The applicant is Avent Investment, LLC, the IP holding entity of Avent, Inc., a US medical device company focused on nerve block and pain management technology. The named inventors are Eric A. Schepis, David M. Page, Phillip A. Schorr, Shyamy R. Sastry, Leah Roldan, Natalia Alexeeva, Ryan Caldwell, and Amol Soin. The invention claims priority to US Provisional Application 62/776,908 filed 7 December 2018. This Australian application is a divisional of AU 2025201173, which itself descends through AU 2024202226 and AU 2019261705. The Australian patent attorney is Pizzeys Patent and Trade Mark Attorneys in Brisbane.
Why It Matters
Post-operative and chronic pain management is a major public health and economic issue in Australia, where the opioid crisis and the limitations of existing interventional pain techniques are well recognised.
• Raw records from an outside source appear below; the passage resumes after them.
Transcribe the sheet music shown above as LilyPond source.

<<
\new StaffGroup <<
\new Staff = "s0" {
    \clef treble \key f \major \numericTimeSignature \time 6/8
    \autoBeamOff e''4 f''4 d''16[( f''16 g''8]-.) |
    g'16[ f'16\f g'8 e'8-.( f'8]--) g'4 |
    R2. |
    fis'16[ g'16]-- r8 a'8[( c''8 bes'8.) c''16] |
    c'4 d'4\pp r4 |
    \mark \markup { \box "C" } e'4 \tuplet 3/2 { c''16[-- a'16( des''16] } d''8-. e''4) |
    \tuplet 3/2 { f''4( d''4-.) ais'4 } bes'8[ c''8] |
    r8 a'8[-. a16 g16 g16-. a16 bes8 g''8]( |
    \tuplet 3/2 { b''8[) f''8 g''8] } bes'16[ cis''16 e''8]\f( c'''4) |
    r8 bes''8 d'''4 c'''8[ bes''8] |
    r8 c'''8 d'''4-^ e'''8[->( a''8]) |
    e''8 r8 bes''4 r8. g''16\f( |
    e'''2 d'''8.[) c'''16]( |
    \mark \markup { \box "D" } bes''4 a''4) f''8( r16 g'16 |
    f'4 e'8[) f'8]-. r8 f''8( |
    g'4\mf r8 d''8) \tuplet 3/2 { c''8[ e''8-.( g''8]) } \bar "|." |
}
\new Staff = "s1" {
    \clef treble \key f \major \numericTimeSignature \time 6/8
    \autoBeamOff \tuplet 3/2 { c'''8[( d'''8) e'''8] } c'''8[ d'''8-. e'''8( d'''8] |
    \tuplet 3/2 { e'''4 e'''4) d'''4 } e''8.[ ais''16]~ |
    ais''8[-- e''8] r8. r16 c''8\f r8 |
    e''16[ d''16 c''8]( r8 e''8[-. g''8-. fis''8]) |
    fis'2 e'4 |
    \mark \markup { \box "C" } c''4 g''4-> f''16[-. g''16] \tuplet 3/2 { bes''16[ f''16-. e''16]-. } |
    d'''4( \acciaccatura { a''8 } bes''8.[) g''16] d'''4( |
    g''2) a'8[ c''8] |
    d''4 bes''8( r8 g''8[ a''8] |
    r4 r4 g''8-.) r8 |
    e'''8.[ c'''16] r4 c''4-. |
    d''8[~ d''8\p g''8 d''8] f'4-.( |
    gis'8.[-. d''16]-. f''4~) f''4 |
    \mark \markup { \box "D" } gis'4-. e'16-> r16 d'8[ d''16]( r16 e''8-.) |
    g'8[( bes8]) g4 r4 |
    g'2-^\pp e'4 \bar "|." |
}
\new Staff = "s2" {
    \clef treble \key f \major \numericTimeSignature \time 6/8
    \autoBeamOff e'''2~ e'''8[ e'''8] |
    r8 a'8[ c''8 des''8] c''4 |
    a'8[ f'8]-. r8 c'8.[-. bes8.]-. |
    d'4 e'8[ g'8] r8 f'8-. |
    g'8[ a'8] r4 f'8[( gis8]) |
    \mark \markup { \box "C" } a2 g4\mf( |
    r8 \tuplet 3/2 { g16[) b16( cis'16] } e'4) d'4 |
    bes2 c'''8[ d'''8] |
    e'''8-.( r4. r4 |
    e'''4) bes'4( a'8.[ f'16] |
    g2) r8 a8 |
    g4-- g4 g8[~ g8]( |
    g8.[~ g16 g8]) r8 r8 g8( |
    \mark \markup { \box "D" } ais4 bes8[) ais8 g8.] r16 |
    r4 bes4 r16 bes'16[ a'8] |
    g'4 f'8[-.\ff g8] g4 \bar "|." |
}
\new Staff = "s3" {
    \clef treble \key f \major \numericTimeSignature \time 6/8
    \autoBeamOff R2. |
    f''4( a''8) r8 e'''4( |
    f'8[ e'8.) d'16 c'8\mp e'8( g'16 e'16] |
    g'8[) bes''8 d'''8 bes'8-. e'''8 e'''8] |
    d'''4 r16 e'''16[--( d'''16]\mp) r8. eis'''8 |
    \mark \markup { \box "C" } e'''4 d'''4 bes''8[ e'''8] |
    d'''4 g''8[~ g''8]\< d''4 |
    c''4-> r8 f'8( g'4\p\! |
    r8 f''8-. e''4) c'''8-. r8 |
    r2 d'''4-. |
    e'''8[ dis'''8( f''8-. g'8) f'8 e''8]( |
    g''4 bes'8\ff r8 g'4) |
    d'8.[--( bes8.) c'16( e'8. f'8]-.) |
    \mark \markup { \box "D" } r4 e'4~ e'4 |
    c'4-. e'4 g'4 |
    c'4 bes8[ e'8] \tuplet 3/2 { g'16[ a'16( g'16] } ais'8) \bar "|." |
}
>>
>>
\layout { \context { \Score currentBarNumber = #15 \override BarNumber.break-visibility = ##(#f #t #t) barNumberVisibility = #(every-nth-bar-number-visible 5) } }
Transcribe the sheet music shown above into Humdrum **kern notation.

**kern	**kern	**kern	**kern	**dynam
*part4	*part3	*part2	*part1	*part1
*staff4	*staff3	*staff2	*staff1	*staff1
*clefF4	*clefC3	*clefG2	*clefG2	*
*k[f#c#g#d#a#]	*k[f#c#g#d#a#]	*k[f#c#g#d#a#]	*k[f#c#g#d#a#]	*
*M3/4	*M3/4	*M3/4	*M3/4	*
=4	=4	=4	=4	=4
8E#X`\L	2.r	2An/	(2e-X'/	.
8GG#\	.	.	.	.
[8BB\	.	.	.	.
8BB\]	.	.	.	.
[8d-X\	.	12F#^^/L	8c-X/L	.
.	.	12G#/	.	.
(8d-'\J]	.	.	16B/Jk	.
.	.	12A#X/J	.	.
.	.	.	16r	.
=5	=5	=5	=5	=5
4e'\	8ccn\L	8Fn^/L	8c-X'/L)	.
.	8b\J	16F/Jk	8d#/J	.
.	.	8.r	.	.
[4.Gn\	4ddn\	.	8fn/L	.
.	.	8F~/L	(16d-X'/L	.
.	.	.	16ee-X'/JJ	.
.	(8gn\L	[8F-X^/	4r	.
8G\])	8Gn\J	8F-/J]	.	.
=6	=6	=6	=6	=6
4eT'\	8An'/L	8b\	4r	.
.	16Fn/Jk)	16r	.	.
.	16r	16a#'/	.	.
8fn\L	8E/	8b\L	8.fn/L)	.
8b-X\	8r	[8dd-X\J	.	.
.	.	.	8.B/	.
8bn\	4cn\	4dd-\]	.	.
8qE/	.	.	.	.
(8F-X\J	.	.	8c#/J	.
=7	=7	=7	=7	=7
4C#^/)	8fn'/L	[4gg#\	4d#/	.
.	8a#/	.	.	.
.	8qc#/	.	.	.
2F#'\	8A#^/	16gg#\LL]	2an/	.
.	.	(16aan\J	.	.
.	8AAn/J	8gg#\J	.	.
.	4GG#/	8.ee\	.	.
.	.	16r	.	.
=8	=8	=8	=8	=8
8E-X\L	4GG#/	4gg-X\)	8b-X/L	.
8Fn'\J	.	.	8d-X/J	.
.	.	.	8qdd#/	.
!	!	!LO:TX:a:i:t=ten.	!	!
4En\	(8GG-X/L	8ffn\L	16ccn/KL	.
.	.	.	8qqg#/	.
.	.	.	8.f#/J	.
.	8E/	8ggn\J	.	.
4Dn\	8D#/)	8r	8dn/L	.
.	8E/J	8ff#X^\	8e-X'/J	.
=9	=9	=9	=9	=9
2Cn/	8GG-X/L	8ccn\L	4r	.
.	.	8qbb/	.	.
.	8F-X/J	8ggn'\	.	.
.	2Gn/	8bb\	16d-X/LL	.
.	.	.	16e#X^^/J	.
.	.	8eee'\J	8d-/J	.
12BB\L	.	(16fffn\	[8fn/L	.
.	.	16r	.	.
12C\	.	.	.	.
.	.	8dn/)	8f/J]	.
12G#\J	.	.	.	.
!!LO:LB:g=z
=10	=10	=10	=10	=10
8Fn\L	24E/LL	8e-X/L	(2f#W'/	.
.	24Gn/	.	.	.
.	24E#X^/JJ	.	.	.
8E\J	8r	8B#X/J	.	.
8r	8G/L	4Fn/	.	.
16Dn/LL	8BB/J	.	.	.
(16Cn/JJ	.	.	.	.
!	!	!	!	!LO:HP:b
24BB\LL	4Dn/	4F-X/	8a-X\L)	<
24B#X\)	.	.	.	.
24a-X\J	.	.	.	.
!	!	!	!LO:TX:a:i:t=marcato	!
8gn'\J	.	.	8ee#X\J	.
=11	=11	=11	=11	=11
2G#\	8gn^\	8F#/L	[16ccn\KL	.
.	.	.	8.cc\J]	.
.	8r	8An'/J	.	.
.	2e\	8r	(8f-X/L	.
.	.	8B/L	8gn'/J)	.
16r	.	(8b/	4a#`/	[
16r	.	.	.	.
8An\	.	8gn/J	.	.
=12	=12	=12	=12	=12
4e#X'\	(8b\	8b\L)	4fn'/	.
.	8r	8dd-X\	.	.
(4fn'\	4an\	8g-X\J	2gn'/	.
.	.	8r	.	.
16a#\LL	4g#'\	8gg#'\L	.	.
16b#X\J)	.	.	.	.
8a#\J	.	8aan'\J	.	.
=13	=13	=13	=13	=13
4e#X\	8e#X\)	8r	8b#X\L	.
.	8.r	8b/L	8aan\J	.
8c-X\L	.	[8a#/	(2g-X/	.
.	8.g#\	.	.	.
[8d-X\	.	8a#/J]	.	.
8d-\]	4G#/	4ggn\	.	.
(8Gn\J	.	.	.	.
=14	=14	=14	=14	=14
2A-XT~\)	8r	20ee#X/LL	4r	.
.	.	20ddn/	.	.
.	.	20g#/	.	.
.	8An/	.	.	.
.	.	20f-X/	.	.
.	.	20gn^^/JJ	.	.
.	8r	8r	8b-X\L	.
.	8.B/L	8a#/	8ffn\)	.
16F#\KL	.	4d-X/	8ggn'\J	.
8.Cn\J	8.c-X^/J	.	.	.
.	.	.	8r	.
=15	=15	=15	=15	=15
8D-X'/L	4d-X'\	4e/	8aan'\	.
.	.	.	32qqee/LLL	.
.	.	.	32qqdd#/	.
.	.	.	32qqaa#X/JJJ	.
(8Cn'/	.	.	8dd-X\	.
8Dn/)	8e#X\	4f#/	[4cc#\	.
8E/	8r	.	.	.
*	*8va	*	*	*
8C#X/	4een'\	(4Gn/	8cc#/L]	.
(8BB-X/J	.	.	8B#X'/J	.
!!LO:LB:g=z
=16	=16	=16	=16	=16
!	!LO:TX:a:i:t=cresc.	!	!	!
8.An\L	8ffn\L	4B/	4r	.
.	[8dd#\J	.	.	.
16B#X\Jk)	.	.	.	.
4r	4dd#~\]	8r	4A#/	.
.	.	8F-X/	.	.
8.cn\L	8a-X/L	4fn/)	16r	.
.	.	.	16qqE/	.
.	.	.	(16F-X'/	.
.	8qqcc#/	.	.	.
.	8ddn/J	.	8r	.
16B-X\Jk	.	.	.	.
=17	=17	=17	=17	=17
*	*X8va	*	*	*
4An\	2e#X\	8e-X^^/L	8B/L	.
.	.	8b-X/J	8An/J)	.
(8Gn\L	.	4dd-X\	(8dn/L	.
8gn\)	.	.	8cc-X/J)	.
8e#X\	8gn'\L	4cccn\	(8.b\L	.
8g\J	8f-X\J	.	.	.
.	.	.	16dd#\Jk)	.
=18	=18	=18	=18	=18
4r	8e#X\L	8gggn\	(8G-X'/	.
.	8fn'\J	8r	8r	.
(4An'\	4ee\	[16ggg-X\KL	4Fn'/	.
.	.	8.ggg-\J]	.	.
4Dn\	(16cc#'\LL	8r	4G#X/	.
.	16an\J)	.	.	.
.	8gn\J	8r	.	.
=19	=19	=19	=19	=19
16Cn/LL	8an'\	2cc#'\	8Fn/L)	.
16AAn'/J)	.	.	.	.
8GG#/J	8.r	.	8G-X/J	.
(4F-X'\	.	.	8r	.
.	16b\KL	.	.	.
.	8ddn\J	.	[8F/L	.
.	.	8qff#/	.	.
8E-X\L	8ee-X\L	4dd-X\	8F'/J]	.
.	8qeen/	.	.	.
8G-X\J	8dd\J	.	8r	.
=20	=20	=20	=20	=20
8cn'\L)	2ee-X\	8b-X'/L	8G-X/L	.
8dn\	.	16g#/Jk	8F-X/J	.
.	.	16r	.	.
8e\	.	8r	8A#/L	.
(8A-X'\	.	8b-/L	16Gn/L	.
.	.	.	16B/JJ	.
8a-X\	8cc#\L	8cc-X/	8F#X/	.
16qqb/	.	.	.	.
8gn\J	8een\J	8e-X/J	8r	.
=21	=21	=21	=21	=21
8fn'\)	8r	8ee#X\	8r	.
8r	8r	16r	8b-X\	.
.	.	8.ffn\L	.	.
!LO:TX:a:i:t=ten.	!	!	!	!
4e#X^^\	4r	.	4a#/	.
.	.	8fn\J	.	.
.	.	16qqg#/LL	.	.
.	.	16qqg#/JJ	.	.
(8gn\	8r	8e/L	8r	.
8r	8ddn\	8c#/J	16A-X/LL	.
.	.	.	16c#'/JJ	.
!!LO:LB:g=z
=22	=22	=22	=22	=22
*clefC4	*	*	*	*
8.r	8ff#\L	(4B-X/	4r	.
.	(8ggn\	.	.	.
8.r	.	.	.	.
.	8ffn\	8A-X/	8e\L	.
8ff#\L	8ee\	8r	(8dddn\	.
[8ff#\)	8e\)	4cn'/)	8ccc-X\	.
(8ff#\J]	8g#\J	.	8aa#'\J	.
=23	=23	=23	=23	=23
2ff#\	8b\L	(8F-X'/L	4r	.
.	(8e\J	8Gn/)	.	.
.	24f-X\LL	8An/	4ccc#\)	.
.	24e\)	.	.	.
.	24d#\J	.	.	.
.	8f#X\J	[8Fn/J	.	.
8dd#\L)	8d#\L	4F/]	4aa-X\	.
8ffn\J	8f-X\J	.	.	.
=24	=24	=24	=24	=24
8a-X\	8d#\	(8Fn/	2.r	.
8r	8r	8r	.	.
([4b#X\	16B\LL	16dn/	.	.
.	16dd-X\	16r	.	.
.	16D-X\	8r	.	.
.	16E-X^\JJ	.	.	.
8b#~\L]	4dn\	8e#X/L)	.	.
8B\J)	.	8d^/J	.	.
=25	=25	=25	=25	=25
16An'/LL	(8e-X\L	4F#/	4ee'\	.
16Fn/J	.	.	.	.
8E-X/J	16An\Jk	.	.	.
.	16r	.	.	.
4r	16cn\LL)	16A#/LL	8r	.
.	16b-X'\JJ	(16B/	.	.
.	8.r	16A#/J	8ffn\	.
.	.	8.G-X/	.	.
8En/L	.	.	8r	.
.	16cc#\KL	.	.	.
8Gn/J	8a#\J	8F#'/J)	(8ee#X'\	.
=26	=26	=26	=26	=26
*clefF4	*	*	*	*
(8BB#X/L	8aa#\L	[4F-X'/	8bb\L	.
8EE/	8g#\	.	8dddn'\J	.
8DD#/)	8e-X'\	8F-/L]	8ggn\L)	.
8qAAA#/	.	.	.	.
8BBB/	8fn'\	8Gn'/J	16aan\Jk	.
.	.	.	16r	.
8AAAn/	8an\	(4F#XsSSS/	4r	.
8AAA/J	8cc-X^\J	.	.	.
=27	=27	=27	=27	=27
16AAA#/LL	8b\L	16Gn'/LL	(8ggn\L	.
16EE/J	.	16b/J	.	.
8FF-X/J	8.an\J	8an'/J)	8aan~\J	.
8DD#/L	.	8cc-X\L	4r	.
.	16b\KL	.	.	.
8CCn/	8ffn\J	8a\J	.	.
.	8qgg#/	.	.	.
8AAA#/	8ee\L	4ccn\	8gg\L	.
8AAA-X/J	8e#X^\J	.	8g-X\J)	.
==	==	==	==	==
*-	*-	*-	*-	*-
A device that can deliver a single outpatient treatment and produce weeks to months of selective pain relief would reduce opioid prescribing, shorten hospital stays for post-surgical patients, and offer an alternative escalation pathway for patients with inadequate responses to current therapies. The inclusion of head-and-face pain in the claims is significant for migraine and trigeminal neuralgia applications. The IP lineage traces back to late 2018, suggesting clinical development and regulatory activity have been underway for several years. For Australian pain specialists and anaesthetists, this class of neuromodulation device represents a potentially important addition to the interventional pain toolkit if clinical trials confirm the duration and selectivity claims.
Related Concepts
Avent’s approach falls within the broad field of neuromodulation – the use of electrical, chemical, or other stimuli to alter nervous system activity. Unlike destructive techniques such as neurolysis, it targets a reversible, selective block of pain fibres, addressing the key limitation of existing interventional approaches that sacrifice function to achieve relief.
The extended duration claim – up to roughly one year from a single outpatient treatment – would place this device in a distinct category between short-acting nerve block injections and permanently implanted spinal cord stimulators, potentially filling a significant gap for post-surgical and chronic pain patients seeking opioid-sparing alternatives.
AU 2026201830 was published in the Australian Official Journal of Patents on 2 April 2026 and is open for public inspection. Patent applications represent inventions that are sought to be protected and do not necessarily reflect commercially available products.